Forse quel "aspirante" nel titolo è un segno di sudditanza verso l'originale, forse solo una coincidenza, di certo l'idea di rifare Il vedovo di Dino Risi (con Franca Valeri e Alberto Sordi) è quantomeno audace per un pubblico e un sistema cinematografico come il nostro, in cui i mostri sacri sono ben più sacri e intoccabili che altrove.

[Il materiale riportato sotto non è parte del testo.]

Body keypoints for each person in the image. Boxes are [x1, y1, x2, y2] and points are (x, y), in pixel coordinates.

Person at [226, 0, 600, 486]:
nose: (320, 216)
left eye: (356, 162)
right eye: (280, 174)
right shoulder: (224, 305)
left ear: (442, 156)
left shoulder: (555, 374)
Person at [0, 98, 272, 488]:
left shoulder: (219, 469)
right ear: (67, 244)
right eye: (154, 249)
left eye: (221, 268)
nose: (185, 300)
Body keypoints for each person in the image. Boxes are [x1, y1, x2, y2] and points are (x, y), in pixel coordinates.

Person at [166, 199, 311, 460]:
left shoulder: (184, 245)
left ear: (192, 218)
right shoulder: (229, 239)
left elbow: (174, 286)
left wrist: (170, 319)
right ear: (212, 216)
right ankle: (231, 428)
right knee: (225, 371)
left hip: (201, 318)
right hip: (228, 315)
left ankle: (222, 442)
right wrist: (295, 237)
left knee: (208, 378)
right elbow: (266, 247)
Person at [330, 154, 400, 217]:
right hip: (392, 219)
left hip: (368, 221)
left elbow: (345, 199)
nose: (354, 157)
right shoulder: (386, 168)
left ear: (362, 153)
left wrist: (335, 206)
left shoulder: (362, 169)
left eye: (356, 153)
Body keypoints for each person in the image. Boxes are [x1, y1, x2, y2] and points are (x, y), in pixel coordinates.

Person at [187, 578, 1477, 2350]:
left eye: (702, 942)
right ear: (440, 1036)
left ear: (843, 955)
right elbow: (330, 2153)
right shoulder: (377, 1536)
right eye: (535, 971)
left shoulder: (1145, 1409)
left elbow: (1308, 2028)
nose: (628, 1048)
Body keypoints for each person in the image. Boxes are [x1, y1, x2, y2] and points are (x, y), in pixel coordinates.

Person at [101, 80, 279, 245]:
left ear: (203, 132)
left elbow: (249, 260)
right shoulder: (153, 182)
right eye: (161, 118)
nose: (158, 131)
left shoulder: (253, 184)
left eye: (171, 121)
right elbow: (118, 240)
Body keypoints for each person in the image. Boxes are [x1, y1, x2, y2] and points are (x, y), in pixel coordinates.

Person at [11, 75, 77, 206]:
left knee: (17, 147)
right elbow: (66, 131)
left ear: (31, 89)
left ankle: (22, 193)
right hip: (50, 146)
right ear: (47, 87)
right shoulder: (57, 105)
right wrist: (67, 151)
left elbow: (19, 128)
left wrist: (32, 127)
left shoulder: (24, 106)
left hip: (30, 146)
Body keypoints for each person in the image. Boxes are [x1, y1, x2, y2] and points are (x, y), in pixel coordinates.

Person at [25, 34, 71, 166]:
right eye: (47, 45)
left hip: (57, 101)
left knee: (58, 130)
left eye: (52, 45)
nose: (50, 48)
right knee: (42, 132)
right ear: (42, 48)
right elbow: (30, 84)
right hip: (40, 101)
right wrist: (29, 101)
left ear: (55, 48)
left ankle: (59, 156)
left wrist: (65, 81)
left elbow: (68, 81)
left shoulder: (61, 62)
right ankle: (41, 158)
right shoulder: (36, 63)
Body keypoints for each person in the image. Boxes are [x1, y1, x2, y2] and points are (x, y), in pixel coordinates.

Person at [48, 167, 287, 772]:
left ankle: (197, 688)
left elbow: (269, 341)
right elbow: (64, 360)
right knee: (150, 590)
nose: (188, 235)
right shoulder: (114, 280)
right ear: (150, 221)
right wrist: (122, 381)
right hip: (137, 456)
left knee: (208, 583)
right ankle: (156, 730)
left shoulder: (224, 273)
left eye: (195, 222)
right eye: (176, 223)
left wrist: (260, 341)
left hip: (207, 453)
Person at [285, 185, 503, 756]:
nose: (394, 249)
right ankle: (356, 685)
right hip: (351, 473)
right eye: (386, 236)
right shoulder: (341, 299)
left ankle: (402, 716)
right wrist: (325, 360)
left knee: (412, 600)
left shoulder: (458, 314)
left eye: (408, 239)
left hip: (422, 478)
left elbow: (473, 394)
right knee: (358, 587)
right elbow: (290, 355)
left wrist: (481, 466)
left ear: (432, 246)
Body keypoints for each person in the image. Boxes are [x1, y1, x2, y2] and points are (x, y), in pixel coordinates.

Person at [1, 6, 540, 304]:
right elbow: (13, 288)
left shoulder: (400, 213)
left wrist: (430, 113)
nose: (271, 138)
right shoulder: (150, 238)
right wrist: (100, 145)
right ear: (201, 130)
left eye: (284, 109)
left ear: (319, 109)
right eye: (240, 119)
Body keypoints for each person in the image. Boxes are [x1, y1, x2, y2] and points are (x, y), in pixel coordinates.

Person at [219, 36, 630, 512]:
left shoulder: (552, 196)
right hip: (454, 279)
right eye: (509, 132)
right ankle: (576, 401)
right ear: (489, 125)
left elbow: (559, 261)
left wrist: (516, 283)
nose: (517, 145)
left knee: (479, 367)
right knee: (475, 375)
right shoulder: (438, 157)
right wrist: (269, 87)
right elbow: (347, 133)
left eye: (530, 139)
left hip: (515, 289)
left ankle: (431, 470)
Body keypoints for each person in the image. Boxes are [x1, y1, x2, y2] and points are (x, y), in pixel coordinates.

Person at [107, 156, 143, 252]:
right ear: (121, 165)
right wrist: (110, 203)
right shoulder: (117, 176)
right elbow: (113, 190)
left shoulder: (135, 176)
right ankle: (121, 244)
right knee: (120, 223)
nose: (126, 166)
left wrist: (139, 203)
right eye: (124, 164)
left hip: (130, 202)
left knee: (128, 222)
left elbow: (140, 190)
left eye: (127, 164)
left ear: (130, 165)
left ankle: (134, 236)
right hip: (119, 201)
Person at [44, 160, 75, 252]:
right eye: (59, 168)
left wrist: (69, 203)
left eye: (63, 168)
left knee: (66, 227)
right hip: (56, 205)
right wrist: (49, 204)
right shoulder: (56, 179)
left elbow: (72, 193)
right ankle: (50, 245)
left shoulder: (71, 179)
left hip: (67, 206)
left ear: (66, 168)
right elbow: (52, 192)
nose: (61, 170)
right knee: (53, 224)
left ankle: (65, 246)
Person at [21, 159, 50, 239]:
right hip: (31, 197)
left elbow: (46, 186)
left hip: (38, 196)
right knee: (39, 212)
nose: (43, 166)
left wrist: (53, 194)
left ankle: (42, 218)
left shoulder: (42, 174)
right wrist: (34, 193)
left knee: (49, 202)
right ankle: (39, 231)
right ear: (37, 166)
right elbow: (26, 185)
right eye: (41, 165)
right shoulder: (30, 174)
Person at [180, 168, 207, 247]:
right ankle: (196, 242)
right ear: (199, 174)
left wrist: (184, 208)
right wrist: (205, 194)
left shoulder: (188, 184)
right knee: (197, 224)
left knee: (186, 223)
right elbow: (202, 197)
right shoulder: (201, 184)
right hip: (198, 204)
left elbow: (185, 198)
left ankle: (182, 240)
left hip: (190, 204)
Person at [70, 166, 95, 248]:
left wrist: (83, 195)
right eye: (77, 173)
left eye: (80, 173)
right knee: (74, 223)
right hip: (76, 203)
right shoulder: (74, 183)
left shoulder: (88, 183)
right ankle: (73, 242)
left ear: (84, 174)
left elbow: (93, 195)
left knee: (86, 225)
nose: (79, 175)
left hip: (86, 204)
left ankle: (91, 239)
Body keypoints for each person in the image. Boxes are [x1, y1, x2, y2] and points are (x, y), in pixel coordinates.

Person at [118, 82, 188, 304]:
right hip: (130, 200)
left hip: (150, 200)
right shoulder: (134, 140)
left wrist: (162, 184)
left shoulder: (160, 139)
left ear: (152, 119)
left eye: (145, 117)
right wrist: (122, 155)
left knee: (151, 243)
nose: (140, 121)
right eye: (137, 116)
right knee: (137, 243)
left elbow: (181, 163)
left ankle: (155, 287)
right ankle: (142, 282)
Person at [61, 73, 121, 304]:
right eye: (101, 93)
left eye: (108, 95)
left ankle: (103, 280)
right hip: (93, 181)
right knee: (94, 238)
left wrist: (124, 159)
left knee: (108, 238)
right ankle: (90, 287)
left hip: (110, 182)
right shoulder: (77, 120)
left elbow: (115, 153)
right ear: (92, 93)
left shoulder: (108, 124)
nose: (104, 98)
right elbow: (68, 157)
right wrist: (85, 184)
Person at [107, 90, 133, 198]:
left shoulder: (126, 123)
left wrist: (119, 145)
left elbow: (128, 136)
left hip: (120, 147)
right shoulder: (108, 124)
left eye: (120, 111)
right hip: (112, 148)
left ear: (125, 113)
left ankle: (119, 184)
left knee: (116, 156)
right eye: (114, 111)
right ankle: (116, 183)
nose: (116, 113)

L'idea pare infatti in linea con quanto capita all'estero (remake di titoli molto noti e amati del passato), un espediente semplice per monetizzare con poco sforzo, solo che in Italia il rischio dell'insulto è facile, specie se, come in questo caso, il film in sè è insulso, a prescindere da qualsiasi ingiusto paragone.
Aspirante vedovo è una commedia che fa poco ridere (per scelta), basata nelle sue dinamiche comiche su Fabio De Luigi e il suo modo di porsi, molto più che su Luciana Littizzetto (che pure sarebbe di certo più abile) e alla fine, titolo e spunto a parte, appare più ricalcata su La peggior settimana della mia vita e il suo seguito Il peggior Natale della mia vita, che sul film di Risi.
Benchè da Sordi&Valeri siano ripresi i caratteri, le interazioni, le dinamiche di forza e l'idea di un marito sfigato che vede nell'omicidio della moglie di successo un modo per farsi strada, è tutto il meccanismo che porta avanti le scene (l'inettitudine comica di De Luigi a confronto con un mondo a lui ostile che invece è proprio della moglie) ad essere preso dalle commedie citate, e con esiti anche inferiori perchè contaminati da più pretenziosità.
Non si sfugge infatti all'obbligo della commedia di costume e della satira sociale, scambiando in maniera molto elementare il boom con la crisi. Là c'era voglia di emergere e entrare a far parte di chi ha successo, qui c'è voglia di monetizzare il periodo di crisi di riuscire mentre tutti falliscono, ma a mancare è la capacità di mettere il tutto in metafora, cioè raccontare una storia che rimandi al contesto che la origina senza fare di questo l'oggetto vero del film. Aspirante vedovo invece ha foga di dichiarare i suoi obiettivi, dice tutto e gira intorno ai luoghi comuni più usurati di questi ultimi anni (in primis il protagonista, imprenditore berlusconiano con le medesime fissazioni del suo modello non dichiarato).
E' semmai più interessante allora il ritratto della moglie, che rispetto al personaggio di Franca Valeri vive di un mondo proprio, un'aristocrazia dell'imprenditoria, chiusa e distante da qualsiasi realtà effettiva, abile e scaltra al contrario del disgraziato arrivista che si è presa come marito.
Ma sono dettagli in un oceano di sonno.